**WHAT IS NEEDED**
Please retype every line of text in the material below without changing anything, and leave the pictures out of your answer.

____________

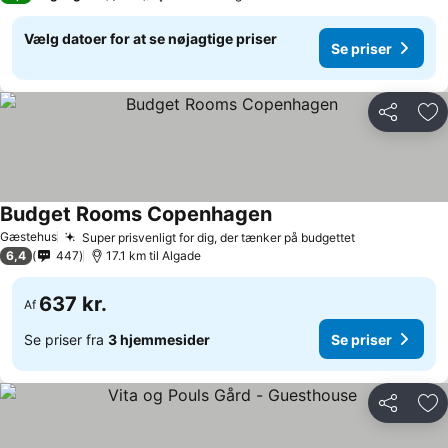
Vælg datoer for at se nøjagtige priser
Se priser
Del
Føj
Budget Rooms Copenhagen
Gæstehus
Super prisvenligt for dig, der tænker på budgettet
6,4
447
17.1 km til Algade
637 kr.
Af
Se priser fra
3 hjemmesider
Se priser
Del
Føj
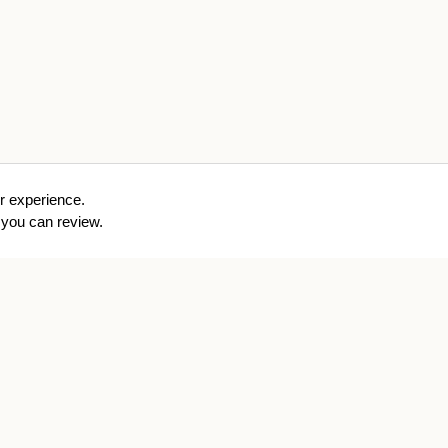
r experience.
you can review.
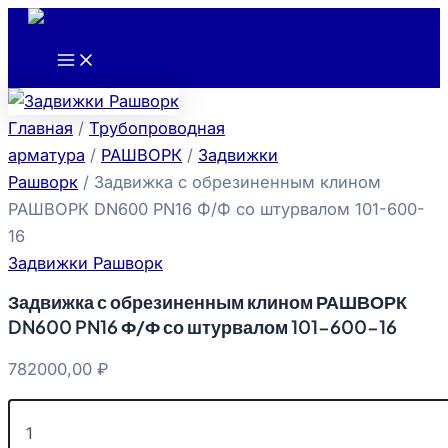
Main
Количество
Перейти
Menu
товара
к
Задвижка
содержимому
с
обрезиненным
клином
Главная
/
Трубопроводная
РАШВОРК
DN600
арматура
/
РАШВОРК
/
Задвижки
PN16
Рашворк
/ Задвижка с обрезиненным клином
Ф/
РАШВОРК DN600 PN16 Ф/Ф со штурвалом 101-600-
Ф
со
16
штурвалом
Задвижки Рашворк
101-
600-
Задвижка с обрезиненным клином РАШВОРК
16
DN600 PN16 Ф/Ф со штурвалом 101-600-16
782000,00
₽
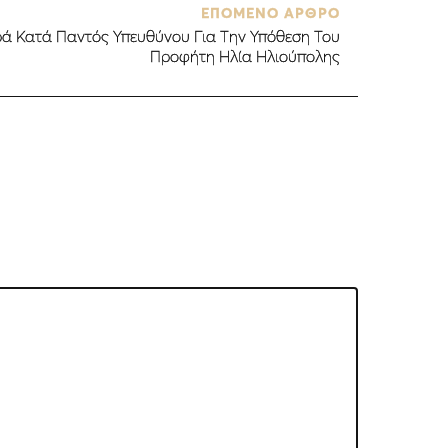
ΕΠΟΜΕΝΟ ΑΡΘΡΟ
 Κατά Παντός Υπευθύνου Για Την Υπόθεση Του
Προφήτη Ηλία Ηλιούπολης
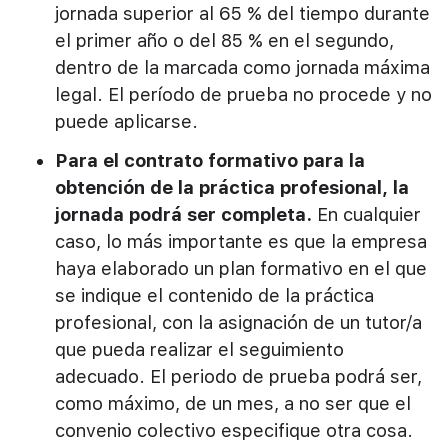
jornada superior al 65 % del tiempo durante
el primer año o del 85 % en el segundo,
dentro de la marcada como jornada máxima
legal. El período de prueba no procede y no
puede aplicarse.
Para el contrato formativo para la
obtención de la práctica profesional, la
jornada podrá ser completa.
En cualquier
caso, lo más importante es que la empresa
haya elaborado un plan formativo en el que
se indique el contenido de la práctica
profesional, con la asignación de un tutor/a
que pueda realizar el seguimiento
adecuado. El periodo de prueba podrá ser,
como máximo, de un mes, a no ser que el
convenio colectivo especifique otra cosa.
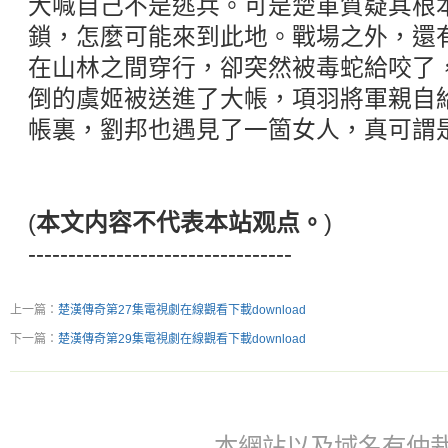
大喊自己不是逃兵。可是楚軍質疑其根
鎖，怎麼可能來到此地。戰場之外，還
在山林之間穿行，卻突然被毒蛇給咬了
倒的虞姬被送進了大帳，項羽將軍親自
帳裏，劉邦也遇見了一箇女人，真可謂
(
本文内容不代表本站观点。
)
---------------------------------
上一篇：
楚漢傳奇第27集電視劇在線觀看下載download
下一篇：
楚漢傳奇第29集電視劇在線觀看下載download
本網站以及域名有仲裁協議(ar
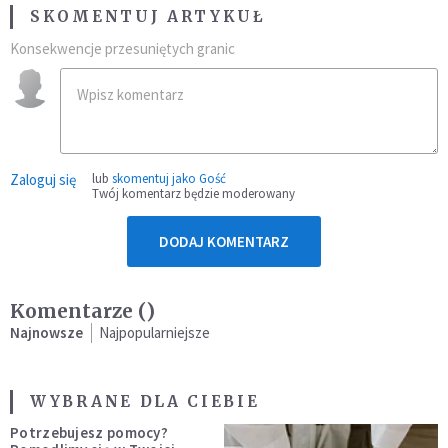
SKOMENTUJ ARTYKUŁ
Konsekwencje przesuniętych granic
Zaloguj się
lub
skomentuj jako Gość
Twój komentarz będzie moderowany
DODAJ KOMENTARZ
Komentarze (
)
Najnowsze
Najpopularniejsze
WYBRANE DLA CIEBIE
Potrzebujesz pomocy?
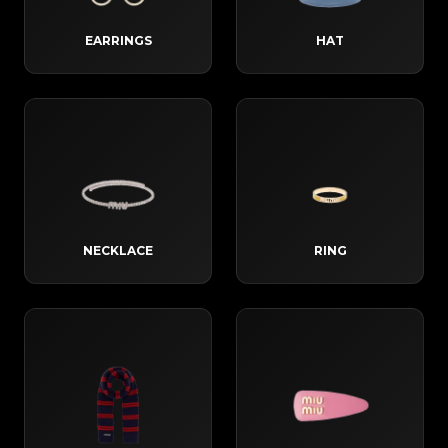
EARRINGS
HAT
NECKLACE
RING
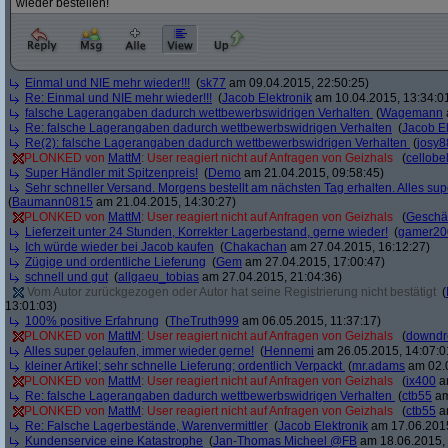
wieder bestellen!
Einmal und NIE mehr wieder!!!
(
sk77
am 09.04.2015, 22:50:25)
Re: Einmal und NIE mehr wieder!!!
(
Jacob Elektronik
am 10.04.2015, 13:34:0
falsche Lagerangaben dadurch wettbewerbswidrigen Verhalten
(
Wagemann
Re: falsche Lagerangaben dadurch wettbewerbswidrigen Verhalten
(
Jacob El
Re(2): falsche Lagerangaben dadurch wettbewerbswidrigen Verhalten
(
josy8
PLONKED von
MattM
: User reagiert nicht auf Anfragen von Geizhals
(
cellobe
Super Händler mit Spitzenpreis!
(
Demo
am 21.04.2015, 09:58:45)
Sehr schneller Versand. Morgens bestellt am nächsten Tag erhalten. Alles sup
(
Baumann0815
am 21.04.2015, 14:30:27)
PLONKED von
MattM
: User reagiert nicht auf Anfragen von Geizhals
(
Geschä
Lieferzeit unter 24 Stunden, Korrekter Lagerbestand, gerne wieder!
(
gamer20
Ich würde wieder bei Jacob kaufen
(
Chakachan
am 27.04.2015, 16:12:27)
Zügige und ordentliche Lieferung
(
Gem
am 27.04.2015, 17:00:47)
schnell und gut
(
allgaeu_tobias
am 27.04.2015, 21:04:36)
Vom Autor zurückgezogen oder Autor hat seine Registrierung nicht bestätigt
(
13:01:03)
100% positive Erfahrung
(
TheTruth999
am 06.05.2015, 11:37:17)
PLONKED von
MattM
: User reagiert nicht auf Anfragen von Geizhals
(
downd
Alles super gelaufen, immer wieder gerne!
(
Hennemi
am 26.05.2015, 14:07:0
kleiner Artikel; sehr schnelle Lieferung; ordentlich Verpackt
(
mr.adams
am 02.0
PLONKED von
MattM
: User reagiert nicht auf Anfragen von Geizhals
(
ix400
am
Re: falsche Lagerangaben dadurch wettbewerbswidrigen Verhalten
(
ctb55
am
PLONKED von
MattM
: User reagiert nicht auf Anfragen von Geizhals
(
ctb55
am
Re: Falsche Lagerbestände, Warenvermittler
(
Jacob Elektronik
am 17.06.2015
Kundenservice eine Katastrophe
(
Jan-Thomas Micheel @FB
am 18.06.2015, 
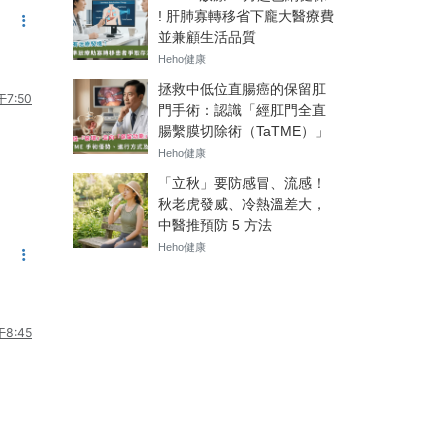
7:50
8:45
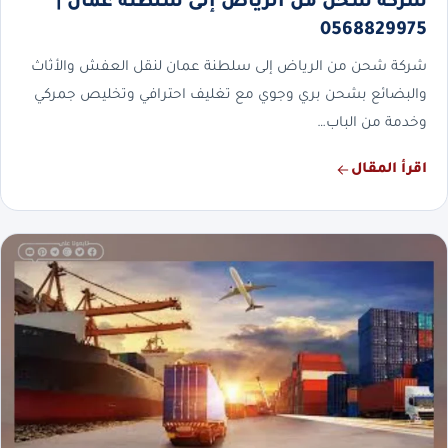
شركة شحن من الرياض إلى سلطنة عمان |
0568829975
شركة شحن من الرياض إلى سلطنة عمان لنقل العفش والأثاث
والبضائع بشحن بري وجوي مع تغليف احترافي وتخليص جمركي
وخدمة من الباب…
اقرأ المقال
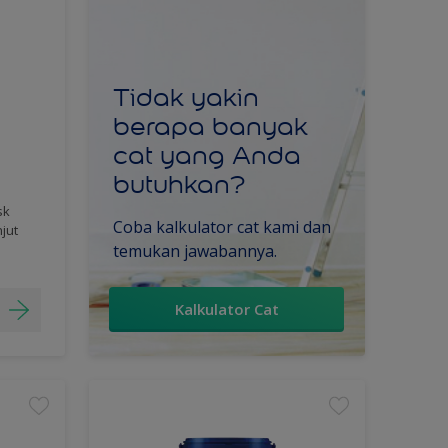
Tidak yakin
berapa banyak
cat yang Anda
butuhkan?
sk
Coba kalkulator cat kami dan
njut
temukan jawabannya.
Kalkulator Cat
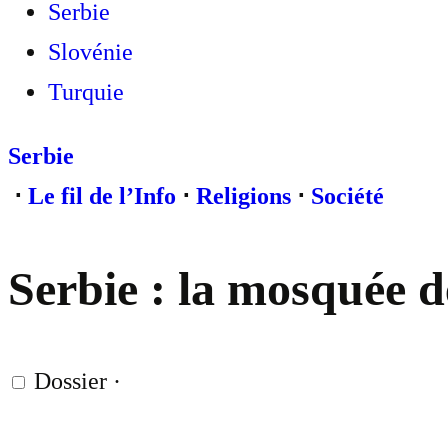
Serbie
Slovénie
Turquie
Serbie
⋅
Le fil de l’Info
⋅
Religions
⋅
Société
Serbie : la mosquée d
Dossier
·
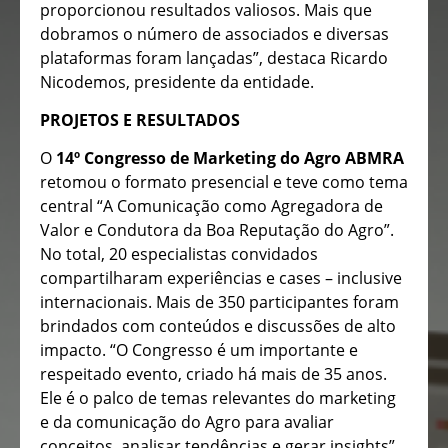
proporcionou resultados valiosos. Mais que
dobramos o número de associados e diversas
plataformas foram lançadas”, destaca Ricardo
Nicodemos, presidente da entidade.
PROJETOS E RESULTADOS
O
14º Congresso de Marketing do Agro ABMRA
retomou o formato presencial e teve como tema
central “A Comunicação como Agregadora de
Valor e Condutora da Boa Reputação do Agro”.
No total, 20 especialistas convidados
compartilharam experiências e cases – inclusive
internacionais. Mais de 350 participantes foram
brindados com conteúdos e discussões de alto
impacto. “O Congresso é um importante e
respeitado evento, criado há mais de 35 anos.
Ele é o palco de temas relevantes do marketing
e da comunicação do Agro para avaliar
conceitos, analisar tendências e gerar insights”,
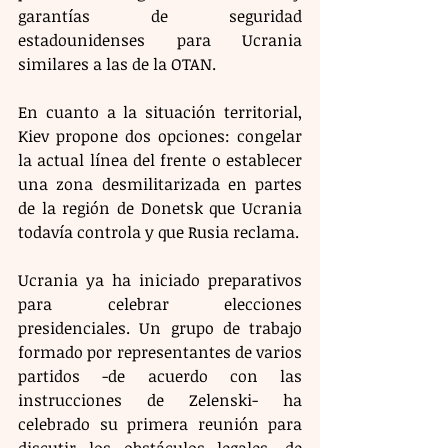
garantías de seguridad 
estadounidenses para Ucrania 
similares a las de la OTAN.
En cuanto a la situación territorial, 
Kiev propone dos opciones: congelar 
la actual línea del frente o establecer 
una zona desmilitarizada en partes 
de la región de Donetsk que Ucrania 
todavía controla y que Rusia reclama.
Ucrania ya ha iniciado preparativos 
para celebrar elecciones 
presidenciales. Un grupo de trabajo 
formado por representantes de varios 
partidos -de acuerdo con las 
instrucciones de Zelenski- ha 
celebrado su primera reunión para 
discutir los obstáculos legales, de 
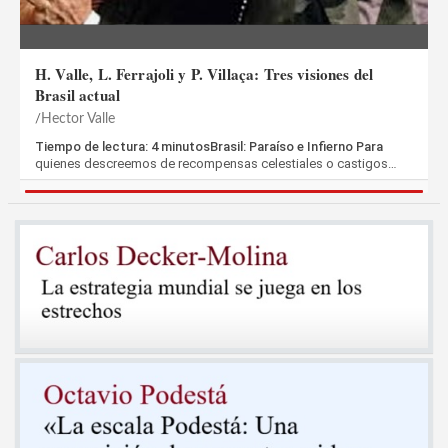
H. Valle, L. Ferrajoli y P. Villaça: Tres visiones del
Brasil actual
Hector Valle
Tiempo de lectura: 4 minutosBrasil: Paraíso e Infierno Para
quienes descreemos de recompensas celestiales o castigos…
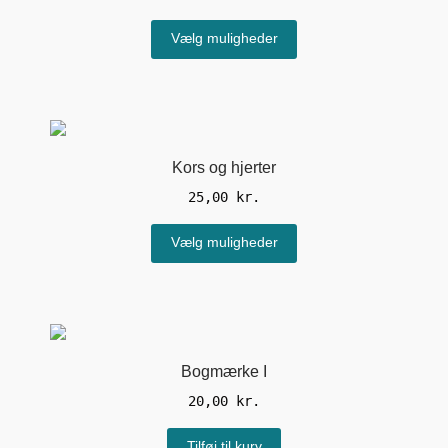
Dette
Vælg muligheder
vare
har
flere
varianter.
Mulighederne
kan
Kors og hjerter
vælges
25,00
kr.
på
varesiden
Dette
Vælg muligheder
vare
har
flere
varianter.
Mulighederne
kan
Bogmærke I
vælges
20,00
kr.
på
varesiden
Tilføj til kurv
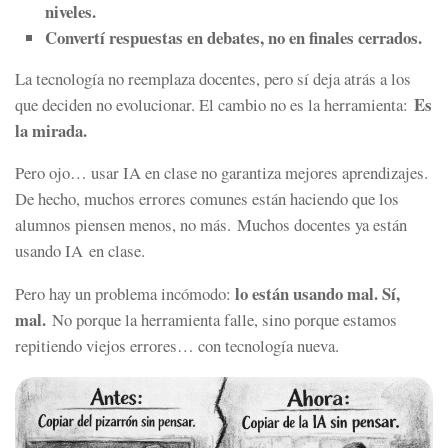
niveles.
Convertí respuestas en debates, no en finales cerrados.
La tecnología no reemplaza docentes, pero sí deja atrás a los
Es
que deciden no evolucionar. El cambio no es la herramienta:
la mirada.
Pero ojo… usar IA en clase no garantiza mejores aprendizajes.
De hecho, muchos errores comunes están haciendo que los
alumnos piensen menos, no más. Muchos docentes ya están
usando IA en clase.
lo están usando mal. Sí,
Pero hay un problema incómodo:
mal.
No porque la herramienta falle, sino porque estamos
repitiendo viejos errores… con tecnología nueva.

____________

**EXERCISE RESPONSE**
Vælg datoer for at se nøjagtige priser
Se priser
Del
Føj
Budget Rooms Copenhagen
Gæstehus
Super prisvenligt for dig, der tænker på budgettet
6,4
447
17.1 km til Algade
637 kr.
Af
Se priser fra
3 hjemmesider
Se priser
Del
Føj
r experience.
you can review.
Main
Количество
Перейти
Menu
товара
к
Задвижка
содержимому
с
обрезиненным
клином
Главная
/
Трубопроводная
РАШВОРК
DN600
арматура
/
РАШВОРК
/
Задвижки
PN16
Рашворк
/ Задвижка с обрезиненным клином
Ф/
РАШВОРК DN600 PN16 Ф/Ф со штурвалом 101-600-
Ф
со
16
штурвалом
Задвижки Рашворк
101-
600-
Задвижка с обрезиненным клином РАШВОРК
16
DN600 PN16 Ф/Ф со штурвалом 101-600-16
782000,00
₽
ΕΠΟΜΕΝΟ ΑΡΘΡΟ
 Κατά Παντός Υπευθύνου Για Την Υπόθεση Του
Προφήτη Ηλία Ηλιούπολης
jornada superior al 65 % del tiempo durante
el primer año o del 85 % en el segundo,
dentro de la marcada como jornada máxima
legal. El período de prueba no procede y no
puede aplicarse.
Para el contrato formativo para la
obtención de la práctica profesional, la
jornada podrá ser completa.
En cualquier
caso, lo más importante es que la empresa
haya elaborado un plan formativo en el que
se indique el contenido de la práctica
profesional, con la asignación de un tutor/a
que pueda realizar el seguimiento
adecuado. El periodo de prueba podrá ser,
como máximo, de un mes, a no ser que el
convenio colectivo especifique otra cosa.
大喊自己不是逃兵。可是楚軍質疑其根
鎖，怎麼可能來到此地。戰場之外，還
在山林之間穿行，卻突然被毒蛇給咬了
倒的虞姬被送進了大帳，項羽將軍親自
帳裏，劉邦也遇見了一箇女人，真可謂
(
本文内容不代表本站观点。
)
---------------------------------
上一篇：
楚漢傳奇第27集電視劇在線觀看下載download
下一篇：
楚漢傳奇第29集電視劇在線觀看下載download
本網站以及域名有仲裁協議(ar
SKOMENTUJ ARTYKUŁ
Konsekwencje przesuniętych granic
Zaloguj się
lub
skomentuj jako Gość
Twój komentarz będzie moderowany
DODAJ KOMENTARZ
Komentarze (
)
Najnowsze
Najpopularniejsze
WYBRANE DLA CIEBIE
Potrzebujesz pomocy?
EARRINGS
HAT
NECKLACE
RING
wieder bestellen!
Einmal und NIE mehr wieder!!!
(
sk77
am 09.04.2015, 22:50:25)
Re: Einmal und NIE mehr wieder!!!
(
Jacob Elektronik
am 10.04.2015, 13:34:0
falsche Lagerangaben dadurch wettbewerbswidrigen Verhalten
(
Wagemann
Re: falsche Lagerangaben dadurch wettbewerbswidrigen Verhalten
(
Jacob El
Re(2): falsche Lagerangaben dadurch wettbewerbswidrigen Verhalten
(
josy8
PLONKED von
MattM
: User reagiert nicht auf Anfragen von Geizhals
(
cellobe
Super Händler mit Spitzenpreis!
(
Demo
am 21.04.2015, 09:58:45)
Sehr schneller Versand. Morgens bestellt am nächsten Tag erhalten. Alles sup
(
Baumann0815
am 21.04.2015, 14:30:27)
PLONKED von
MattM
: User reagiert nicht auf Anfragen von Geizhals
(
Geschä
Lieferzeit unter 24 Stunden, Korrekter Lagerbestand, gerne wieder!
(
gamer20
Ich würde wieder bei Jacob kaufen
(
Chakachan
am 27.04.2015, 16:12:27)
Zügige und ordentliche Lieferung
(
Gem
am 27.04.2015, 17:00:47)
schnell und gut
(
allgaeu_tobias
am 27.04.2015, 21:04:36)
Vom Autor zurückgezogen oder Autor hat seine Registrierung nicht bestätigt
(
13:01:03)
100% positive Erfahrung
(
TheTruth999
am 06.05.2015, 11:37:17)
PLONKED von
MattM
: User reagiert nicht auf Anfragen von Geizhals
(
downd
Alles super gelaufen, immer wieder gerne!
(
Hennemi
am 26.05.2015, 14:07:0
kleiner Artikel; sehr schnelle Lieferung; ordentlich Verpackt
(
mr.adams
am 02.0
PLONKED von
MattM
: User reagiert nicht auf Anfragen von Geizhals
(
ix400
am
Re: falsche Lagerangaben dadurch wettbewerbswidrigen Verhalten
(
ctb55
am
PLONKED von
MattM
: User reagiert nicht auf Anfragen von Geizhals
(
ctb55
am
Re: Falsche Lagerbestände, Warenvermittler
(
Jacob Elektronik
am 17.06.2015
Kundenservice eine Katastrophe
(
Jan-Thomas Micheel @FB
am 18.06.2015, 
7:50
8:45
شركة شحن من الرياض إلى سلطنة عمان |
0568829975
شركة شحن من الرياض إلى سلطنة عمان لنقل العفش والأثاث
والبضائع بشحن بري وجوي مع تغليف احترافي وتخليص جمركي
وخدمة من الباب…
اقرأ المقال
Tidak yakin
berapa banyak
cat yang Anda
butuhkan?
sk
Coba kalkulator cat kami dan
njut
temukan jawabannya.
Kalkulator Cat
Serbie
Slovénie
Turquie
Serbie
⋅
Le fil de l’Info
⋅
Religions
⋅
Société
Serbie : la mosquée d
Dossier
·
proporcionou resultados valiosos. Mais que
dobramos o número de associados e diversas
plataformas foram lançadas”, destaca Ricardo
Nicodemos, presidente da entidade.
PROJETOS E RESULTADOS
O
14º Congresso de Marketing do Agro ABMRA
retomou o formato presencial e teve como tema
central “A Comunicação como Agregadora de
Valor e Condutora da Boa Reputação do Agro”.
No total, 20 especialistas convidados
compartilharam experiências e cases – inclusive
internacionais. Mais de 350 participantes foram
brindados com conteúdos e discussões de alto
impacto. “O Congresso é um importante e
respeitado evento, criado há mais de 35 anos.
Ele é o palco de temas relevantes do marketing
e da comunicação do Agro para avaliar
conceitos, analisar tendências e gerar insights”,
garantías de seguridad 
estadounidenses para Ucrania 
similares a las de la OTAN.
En cuanto a la situación territorial, 
Kiev propone dos opciones: congelar 
la actual línea del frente o establecer 
una zona desmilitarizada en partes 
de la región de Donetsk que Ucrania 
todavía controla y que Rusia reclama.
Ucrania ya ha iniciado preparativos 
para celebrar elecciones 
presidenciales. Un grupo de trabajo 
formado por representantes de varios 
partidos -de acuerdo con las 
instrucciones de Zelenski- ha 
celebrado su primera reunión para 
discutir los obstáculos legales, de 
H. Valle, L. Ferrajoli y P. Villaça: Tres visiones del
Brasil actual
Hector Valle
Tiempo de lectura: 4 minutosBrasil: Paraíso e Infierno Para
quienes descreemos de recompensas celestiales o castigos…
Dette
Vælg muligheder
vare
har
flere
varianter.
Mulighederne
kan
Kors og hjerter
vælges
25,00
kr.
på
varesiden
Dette
Vælg muligheder
vare
har
flere
varianter.
Mulighederne
kan
Bogmærke I
vælges
20,00
kr.
på
varesiden
Tilføj til kurv
niveles.
Convertí respuestas en debates, no en finales cerrados.
La tecnología no reemplaza docentes, pero sí deja atrás a los
Es
que deciden no evolucionar. El cambio no es la herramienta:
la mirada.
Pero ojo… usar IA en clase no garantiza mejores aprendizajes.
De hecho, muchos errores comunes están haciendo que los
alumnos piensen menos, no más. Muchos docentes ya están
usando IA en clase.
lo están usando mal. Sí,
Pero hay un problema incómodo:
mal.
No porque la herramienta falle, sino porque estamos
repitiendo viejos errores… con tecnología nueva.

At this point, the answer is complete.